English churchman and academic

George Gresley Perry (1820–1897) was an English churchman and academic, known as a church historian and Archdeacon of Stow.

==Life==
Born at Churchill, Somerset, he was the twelfth and youngest child of William Perry, a friend and neighbour of Hannah More. He was educated at Ilminster under the Rev. John Allen, and in 1837 he won a scholarship on the Bath and Wells foundation at Corpus Christi College, Oxford. In 1840 he graduated B.A. with a second class in literae humaniores, and obtained the Wells fellowship at Lincoln College, Oxford with the support of Mark Pattison. He graduated M.A. in 1843, and was ordained by the bishop of Oxford, as deacon in 1844 and priest in 1845.

Perry held for a short time, first, the curacy of Wick on the coast of Somerset, and then that of Combe Florey. In 1847 he returned to Oxford as college tutor at Lincoln, a post he held until 1852. During the last year of his fellowship he supported Pattison in the contest to become Rector of the college.

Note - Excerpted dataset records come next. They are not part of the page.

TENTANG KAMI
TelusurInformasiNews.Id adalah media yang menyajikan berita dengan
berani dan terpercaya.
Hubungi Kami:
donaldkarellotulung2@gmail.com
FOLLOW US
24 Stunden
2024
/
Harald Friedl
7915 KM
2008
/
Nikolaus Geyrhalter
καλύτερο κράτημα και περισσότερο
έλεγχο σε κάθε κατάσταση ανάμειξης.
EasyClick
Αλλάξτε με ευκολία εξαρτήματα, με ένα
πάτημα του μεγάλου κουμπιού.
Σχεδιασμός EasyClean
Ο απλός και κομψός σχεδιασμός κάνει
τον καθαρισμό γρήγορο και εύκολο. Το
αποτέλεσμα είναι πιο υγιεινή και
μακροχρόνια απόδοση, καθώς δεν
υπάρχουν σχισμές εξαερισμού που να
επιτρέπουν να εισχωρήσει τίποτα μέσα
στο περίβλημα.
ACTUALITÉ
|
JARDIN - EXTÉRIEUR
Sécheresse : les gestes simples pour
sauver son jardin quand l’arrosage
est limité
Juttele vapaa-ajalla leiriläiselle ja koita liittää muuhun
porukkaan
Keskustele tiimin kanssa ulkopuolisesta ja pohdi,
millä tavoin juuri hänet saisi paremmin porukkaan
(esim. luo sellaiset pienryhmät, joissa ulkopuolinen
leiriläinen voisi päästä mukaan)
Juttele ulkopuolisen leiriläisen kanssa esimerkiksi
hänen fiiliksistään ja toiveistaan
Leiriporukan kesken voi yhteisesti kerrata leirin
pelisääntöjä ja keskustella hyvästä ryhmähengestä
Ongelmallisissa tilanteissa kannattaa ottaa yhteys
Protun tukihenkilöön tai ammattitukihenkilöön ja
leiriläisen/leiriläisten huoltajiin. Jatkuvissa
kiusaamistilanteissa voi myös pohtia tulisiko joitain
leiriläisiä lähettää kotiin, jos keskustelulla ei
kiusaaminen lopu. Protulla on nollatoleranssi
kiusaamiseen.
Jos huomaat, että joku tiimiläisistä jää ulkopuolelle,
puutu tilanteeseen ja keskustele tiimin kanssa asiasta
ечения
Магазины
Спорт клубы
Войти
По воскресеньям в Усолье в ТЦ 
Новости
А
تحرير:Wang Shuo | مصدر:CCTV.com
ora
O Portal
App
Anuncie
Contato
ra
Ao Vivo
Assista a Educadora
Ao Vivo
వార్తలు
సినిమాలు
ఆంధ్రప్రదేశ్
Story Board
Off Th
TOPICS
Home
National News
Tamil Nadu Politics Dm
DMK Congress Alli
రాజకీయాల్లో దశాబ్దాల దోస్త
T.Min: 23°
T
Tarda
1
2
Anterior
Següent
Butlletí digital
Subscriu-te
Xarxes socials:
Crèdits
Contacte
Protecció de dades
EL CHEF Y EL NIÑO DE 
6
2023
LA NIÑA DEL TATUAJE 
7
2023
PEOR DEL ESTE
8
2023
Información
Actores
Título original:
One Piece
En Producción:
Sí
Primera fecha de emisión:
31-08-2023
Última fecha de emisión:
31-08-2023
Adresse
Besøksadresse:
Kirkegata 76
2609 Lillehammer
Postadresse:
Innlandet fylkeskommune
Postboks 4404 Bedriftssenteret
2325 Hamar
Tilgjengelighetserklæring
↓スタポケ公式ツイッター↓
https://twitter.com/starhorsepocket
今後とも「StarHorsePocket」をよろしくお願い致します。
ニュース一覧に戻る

In 1852 Perry accepted the college living of Waddington, Lincolnshire, where he remained for the rest of his life. In 1861 Bishop Jackson made him a non-residentiary canon and rural dean of Longoboby; from 1867 to 1893 he was a proctor in convocation. In 1894 Bishop King appointed him to the archdeaconry of Stow, which he held until his death.

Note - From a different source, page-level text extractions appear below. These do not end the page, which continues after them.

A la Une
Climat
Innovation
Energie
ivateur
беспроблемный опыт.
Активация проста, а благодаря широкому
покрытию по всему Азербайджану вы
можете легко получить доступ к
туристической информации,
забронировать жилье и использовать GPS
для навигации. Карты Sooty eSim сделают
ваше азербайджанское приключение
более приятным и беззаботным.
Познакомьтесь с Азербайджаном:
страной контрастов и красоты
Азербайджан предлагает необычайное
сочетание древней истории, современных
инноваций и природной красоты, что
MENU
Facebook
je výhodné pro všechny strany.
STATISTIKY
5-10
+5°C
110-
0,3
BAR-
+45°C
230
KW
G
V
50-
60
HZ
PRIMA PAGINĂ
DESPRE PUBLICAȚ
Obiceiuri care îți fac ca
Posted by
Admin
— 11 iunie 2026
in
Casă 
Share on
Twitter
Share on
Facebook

Perry died on 10 February 1897, and was buried in Waddington churchyard. A tablet to his memory in Waddington church and a window in the chapter house of Lincoln Cathedral were erected by subscription.

==Works==
Perry's History of the Church of England, (3 vols. 1860–4) included the neglected 18th century. In 1868 he published for the S.P.C.K. short Lives of Henry Hammond and Robert Boyle. His major works were Life of Bishop Grosseteste (1872), Life of St. Hugh of Avalon, Bishop of Lincoln (1879), and History of the Reformation in England, written for the "Epochs of Church History'" series edited by Mandell Creighton. The Grosseteste biography has been called a popular and Protestant view.

Among Perry's other works were:

- The Bishop's Daughter, 1860;
- Vox Ecclesiae Anglicanae, 1868, extracts from English theologians;
- History of the Crusades, no date;
- Victor, a Story of the Diocletian Persecution, no date;
- Croyland Abbey, no date.
- The Student's English Church History, (3 vols. the Second Period (1509-1717) appearing in 1878, the First Period (596-1509) in 1881, and the Third Period (1717-1884) in 1887.

Perry also wrote for periodicals and the Dictionary of National Biography. He left two posthumous works. One was the Diocesan History of Lincoln (1897), for the S.P.C.K, which he took up after the death of Edmund Venables. The other was the Lives of the Bishops of Lincoln from Remigius to Wordsworth, with John Henry Overton.

==Family==
In October 1852 Parry married Eliza Salmon, sister of George Salmon; she died in 1877. They had three sons and four daughters.